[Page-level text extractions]

-------------------------

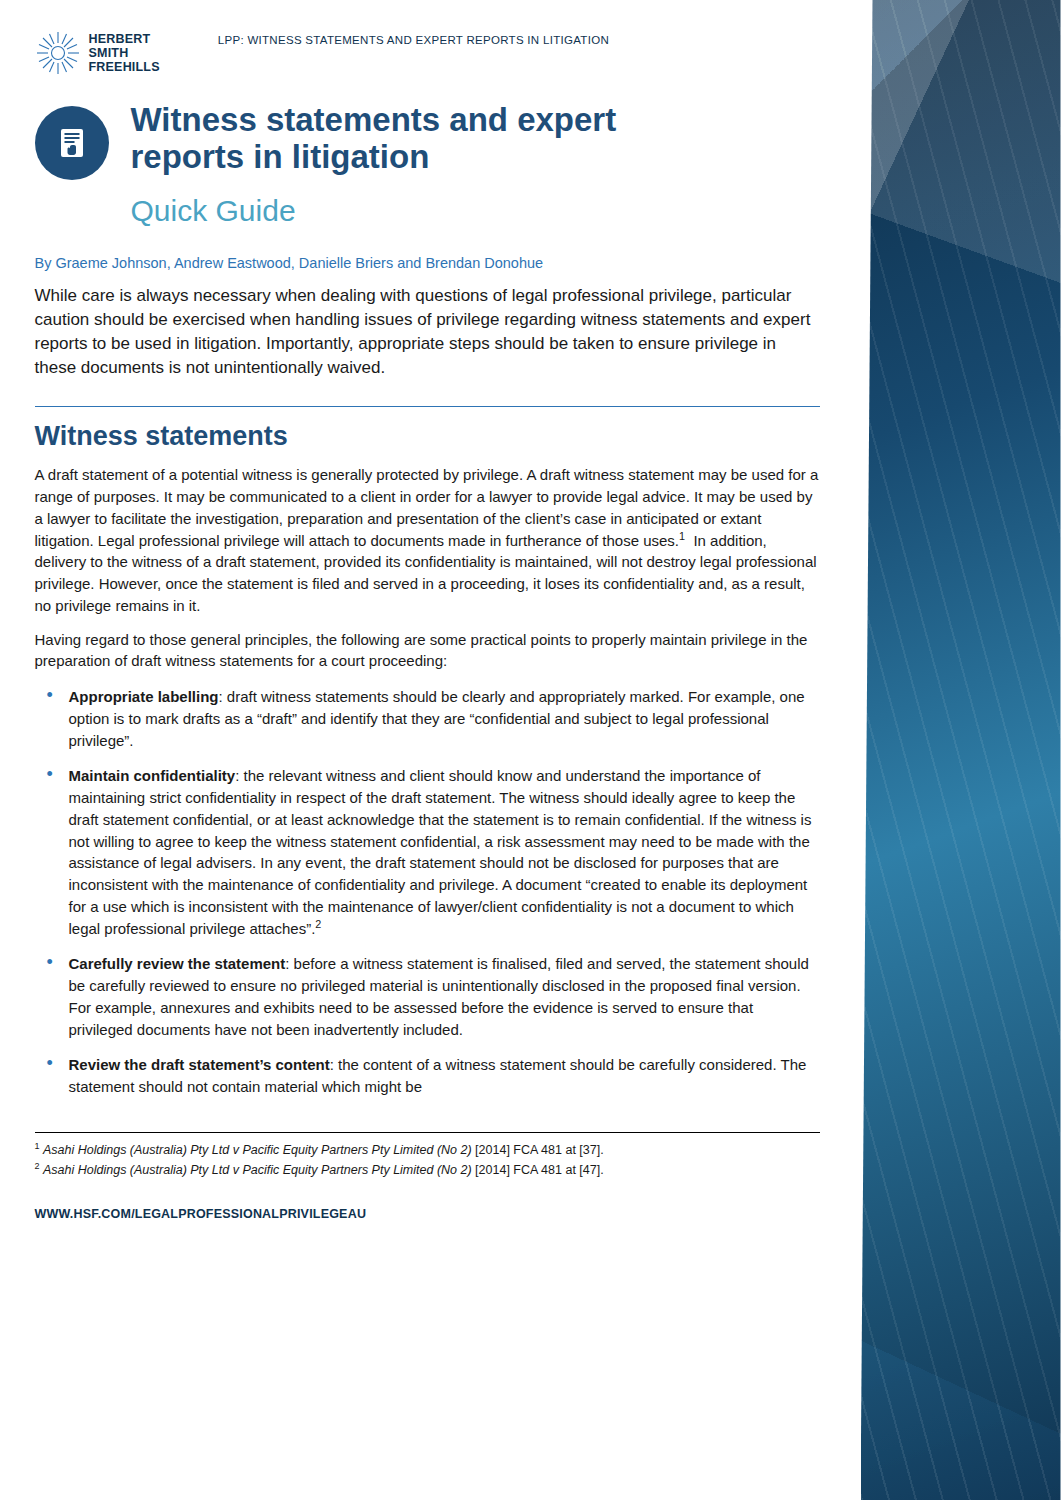Herbert
Smith
Freehills
LPP: Witness statements and expert reports in litigation
Witness statements and expert reports in litigation
Quick Guide
By Graeme Johnson, Andrew Eastwood, Danielle Briers and Brendan Donohue
While care is always necessary when dealing with questions of legal professional privilege, particular caution should be exercised when handling issues of privilege regarding witness statements and expert reports to be used in litigation. Importantly, appropriate steps should be taken to ensure privilege in these documents is not unintentionally waived.
Witness statements
A draft statement of a potential witness is generally protected by privilege. A draft witness statement may be used for a range of purposes. It may be communicated to a client in order for a lawyer to provide legal advice. It may be used by a lawyer to facilitate the investigation, preparation and presentation of the client’s case in anticipated or extant litigation. Legal professional privilege will attach to documents made in furtherance of those uses.1 In addition, delivery to the witness of a draft statement, provided its confidentiality is maintained, will not destroy legal professional privilege. However, once the statement is filed and served in a proceeding, it loses its confidentiality and, as a result, no privilege remains in it.
Having regard to those general principles, the following are some practical points to properly maintain privilege in the preparation of draft witness statements for a court proceeding:
Appropriate labelling: draft witness statements should be clearly and appropriately marked. For example, one option is to mark drafts as a “draft” and identify that they are “confidential and subject to legal professional privilege”.
Maintain confidentiality: the relevant witness and client should know and understand the importance of maintaining strict confidentiality in respect of the draft statement. The witness should ideally agree to keep the draft statement confidential, or at least acknowledge that the statement is to remain confidential. If the witness is not willing to agree to keep the witness statement confidential, a risk assessment may need to be made with the assistance of legal advisers. In any event, the draft statement should not be disclosed for purposes that are inconsistent with the maintenance of confidentiality and privilege. A document “created to enable its deployment for a use which is inconsistent with the maintenance of lawyer/client confidentiality is not a document to which legal professional privilege attaches”.2
Carefully review the statement: before a witness statement is finalised, filed and served, the statement should be carefully reviewed to ensure no privileged material is unintentionally disclosed in the proposed final version. For example, annexures and exhibits need to be assessed before the evidence is served to ensure that privileged documents have not been inadvertently included.
Review the draft statement’s content: the content of a witness statement should be carefully considered. The statement should not contain material which might be
1 Asahi Holdings (Australia) Pty Ltd v Pacific Equity Partners Pty Limited (No 2) [2014] FCA 481 at [37].
2 Asahi Holdings (Australia) Pty Ltd v Pacific Equity Partners Pty Limited (No 2) [2014] FCA 481 at [47].
WWW.HSF.COM/LEGALPROFESSIONALPRIVILEGEAU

-------------------------

## Exercise instructions
Looking at the records above, work out how many lines include the word "Limited", then give that number by itself.

## Answer to this exercise
2